A government official told The Times that Leo Varadkar was in support of the idea of a memorial, which was first mooted by Tonie Walsh, an LGBT+ activist. Mr Walsh is due to meet officials in the Department of the Taoiseach to discuss the project.
The conference will support calls from Fintan Warfield, a senator, for a monument to remember those who have died from HIV, before World Aids Day, which takes place tomorrow, December 1.
Earlier in August, members of the LGBT+ community working in the area of HIV/AIDS activism held a public meeting last night to discuss the creation of an Irish AIDS memorial.

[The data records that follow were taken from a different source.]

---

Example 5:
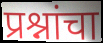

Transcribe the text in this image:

प्रश्नांचा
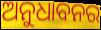
ଅନୁଧାବନର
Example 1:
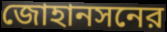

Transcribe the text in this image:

জোহানসনের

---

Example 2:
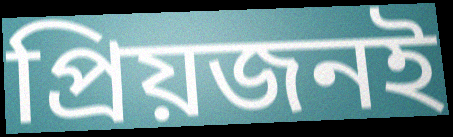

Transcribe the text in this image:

প্রিয়জনই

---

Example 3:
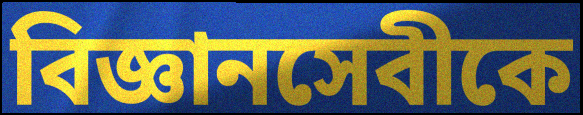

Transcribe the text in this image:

বিজ্ঞানসেবীকে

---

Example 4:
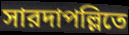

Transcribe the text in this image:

সারদাপল্লিতে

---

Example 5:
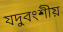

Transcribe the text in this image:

যদুবংশীয়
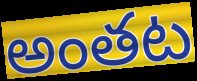
అంతట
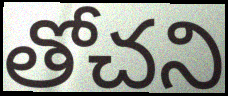
తోచని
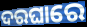
ଦରଘାରେ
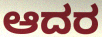
ಆದರ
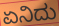
ಏನಿದು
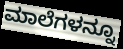
ಮಾಲೆಗಳನ್ನೂ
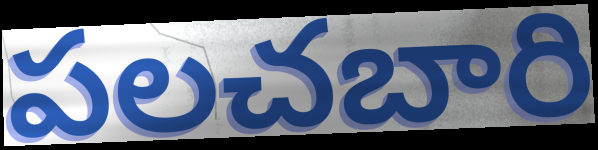
పలచబారి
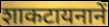
शाकटायनानें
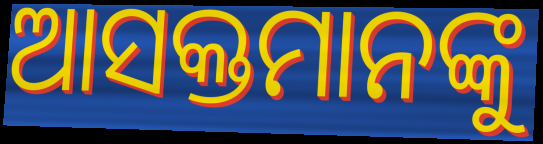
ଆସକ୍ତମାନଙ୍କୁ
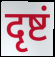
दृष्टं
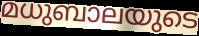
മധുബാലയുടെ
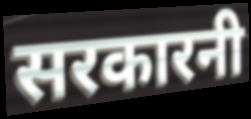
सरकारनी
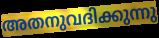
അതനുവദിക്കുന്നു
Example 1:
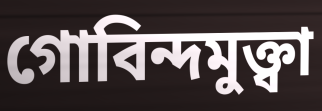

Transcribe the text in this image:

গোবিন্দমুক্ত্বা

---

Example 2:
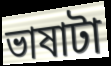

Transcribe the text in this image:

ভাষাটা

Speaking in the Seanad, Mr Warfield said that last year cross-party politicians had agreed “rising HIV transmission rates were unacceptable and our current responses are inadequate”.

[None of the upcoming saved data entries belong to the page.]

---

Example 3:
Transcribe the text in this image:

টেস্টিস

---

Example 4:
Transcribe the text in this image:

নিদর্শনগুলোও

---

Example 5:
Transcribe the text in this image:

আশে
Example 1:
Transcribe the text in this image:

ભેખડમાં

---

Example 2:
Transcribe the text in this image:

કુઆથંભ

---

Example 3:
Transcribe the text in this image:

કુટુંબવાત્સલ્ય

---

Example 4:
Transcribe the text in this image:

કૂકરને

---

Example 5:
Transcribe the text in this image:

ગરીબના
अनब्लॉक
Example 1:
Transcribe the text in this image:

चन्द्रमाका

The appeal for a memorial comes amid concern that the key anti-HIV pre-exposure prophylaxis (PrEP) medicines, which can significantly decrease the chances of being infected, is still not accessible from the public health service.

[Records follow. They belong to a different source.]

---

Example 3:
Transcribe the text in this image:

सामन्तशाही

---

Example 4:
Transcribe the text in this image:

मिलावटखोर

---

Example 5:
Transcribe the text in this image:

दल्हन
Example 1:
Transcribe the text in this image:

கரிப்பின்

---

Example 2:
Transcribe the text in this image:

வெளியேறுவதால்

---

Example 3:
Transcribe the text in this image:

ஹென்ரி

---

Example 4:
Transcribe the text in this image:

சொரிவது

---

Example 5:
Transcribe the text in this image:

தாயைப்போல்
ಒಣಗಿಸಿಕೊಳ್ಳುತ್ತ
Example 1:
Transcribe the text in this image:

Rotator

Earlier this year, Varadkar announced the HSE is developing plans and guidelines for an access programme for PrEP in Ireland as part of the sexual health strategy which is intended to be in place by early 2019.
For the time being, PrEP is still a very expensive medication, only available in the private sector and it costs around €400 for a month’s supply. While the pharmaceutic industry is making millions of profit from it, not everyone can afford it, and many people are ordering the generic versions online, which can be confiscated by customs.
“While accessible antiretroviral therapy in the form of PrEP looks like it is on its way, we are lagging behind many of our European counterparts, which already provides the medication in the public health services, ”Mr Warfield said. “Testing was noted as a key priority in the sexual health strategy in 2015, but no real further investment in testing has been forthcoming. A high rate of late diagnosis is the result. The Gay Men’s Health Service in Baggot Street, which provides a targeted response, is still operating in a condemned building and with limited resources.”
“I call on the government to engage with activists campaigning for an Irish Aids memorial to serve as a place to grieve, remember the loss and give hope,” Mr Warfield said.
This week, party leaders have volunteered to be tested for HIV to encourage more people to get tested. Micheál Martin, from Fianna Fáil, Mary Lou McDonald, from Sinn Féin, Eamon Ryan, from the Green Party, Brendan Howlin, from the Labour Party, and Róisín Shortall, from the Social Democrats, all took a Rapid HIV test during the launch of HIV Ireland’s ‘Five Asks’ leaflet.